[thechat] Pizza (was: "Eight Miles High")
Erik Mattheis
gozz at gozz.com
Tue Dec 9 16:00:55 CST 2003
I say the best answer is "Italy": a pizza without tomato sauce is not
pizza to be, and tomato sauce originated n Italy:
http://www.straightdope.com/mailbag/mpizza.html
Dear Straight Dope:
Who really invented pizza? The Greeks, Italians, or Mexicans? --Yours
in food, Chris & Blair , Calgary, Alberta, Canada
SDSTAFF Dex replies:
Pizza is one of those foods for which we will never know a specific
origin. For one thing, the definitions of pizza are many and varied.
Putting stuff on flat bread as a meal certainly goes back as far as
ancient Rome. The word "pizza" itself appears just before 1000 AD, in
the area between Naples and Rome, meaning "pie."
There are traditional pizza-like dishes in Provence where bread (or
sometimes a pastry) is topped with onion, tomato, anchovies, and
olives. In the Middle East, lahma bi ajeen is a pizza base with minced
onions, meat, and flavorings.
So we need to start with some definitions. Shall we confine our
attention to American pizza, now found throughout the world? If so, no
problem--it was invented in America in the 1950s. That's probably not
the answer you were looking for, although the New World did make
possible pizza as we know it today.
Instead let's define modern pizza as the tasty conjunction of flat
bread, tomato sauce, and cheese. Most food historians point to Naples
as the area of origin, and to Napoletana , the pizza of Naples, as the
archetype of this type of pizza.
The word "pizza" itself is probably related to pitta (bread) so let's
start with the crust. In ancient times, all bread was basically flat,
and treated as a food in and of itself. The idea of bread as a carrier
or holder of other food pretty much started in the Middle Ages, what we
today might call an open face sandwich. It wasn't originally a new way
of eating--the bread was a sort of place mat, to help keep the table
clean during meals. Only the rich could afford plates, so a flat piece
of (say) hard barley bread on the table was used to hold the meal,
mostly meat and drippings. Bread was specially baked for that purpose.
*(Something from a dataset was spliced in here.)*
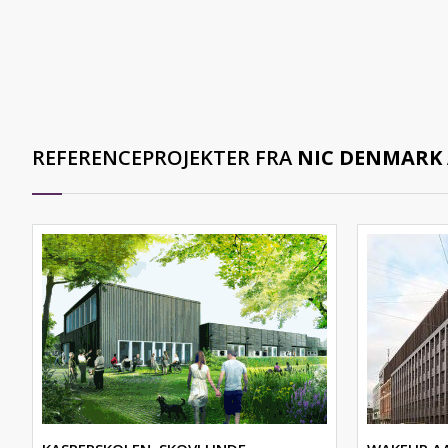
REFERENCEPROJEKTER FRA
NIC DENMARK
After the meal, sometimes the bread was consumed, and sometimes given
to the dogs.
The closed sandwich has its origins in the 18th century, but that's a
different story.
Next ingredient: cheese. Cheese itself dates back to prehistoric times
and was probably discovered by accidental fermentation. Mozzarella, a
soft, fresh cheese traditionally made from the milk of water buffalo,
originated in 15th century Naples. Mozzarella nowadays is made from
cow's milk. You can still find buffalo-cheese (or a blend of buffalo
and cow cheese) in Salerno, but it's too expensive and delicate for
pizza topping, we're told.
That brings us to tomato sauce--the New World's contribution to pizza,
since the tomato was a New World plant. Initially Europeans regarded
the tomato with suspicion and fear. It had a strange texture, was too
acidic to eat green, and looked spoiled when ripe. It disintegrated
when cooked, and was even suspected of being poisonous.
But eventually it caught on. New plants from America arrived in Iberia
and spread throughout the Mediterranean. Italy probably got the tomato
shortly after Spain--its soil and climate, similar to that of Central
Mexico, helped the import thrive. The first written mention of the
tomato in Italy is 1544; it was fried and eaten with salt and pepper.
By 1692, we have the first recipe for Italian tomato sauce, with chile
peppers, so the modern pizza was just around the corner.
Alas, we shall never know the genius who first put together the bread,
tomato sauce, and cheese. But that's how pizza (as I've defined it)
came to be.
There are a many types of pizza, of course. Even in Naples, there is no
consensus on what exactly constitutes a Neapolitan pizza. Burton
Anderson writes that the most basic pizza is marinara --flat bread with
oil, tomato, garlic, and oregano. It was stored on voyages so that
sailors ( marinai ) could make pizza away from home. The pizza
Margherita is just over a century old, named after the first queen of
the united Italy, using toppings of tomato, mozzarella cheese, and
fresh basil--the red, white, and green of the Italian flag. We also
have calzone (pizza with an enclosed filling), pizza maniata (kneaded),
pizzette (miniature) and pizza bianca (no toppings).
Italian immigrants brought pizza to the United States, in the early
1900s. However, it was the 1950s when pizza caught on outside the
Italian-American community, and quickly spread throughout the U.S. and
became an international food, now found in every country.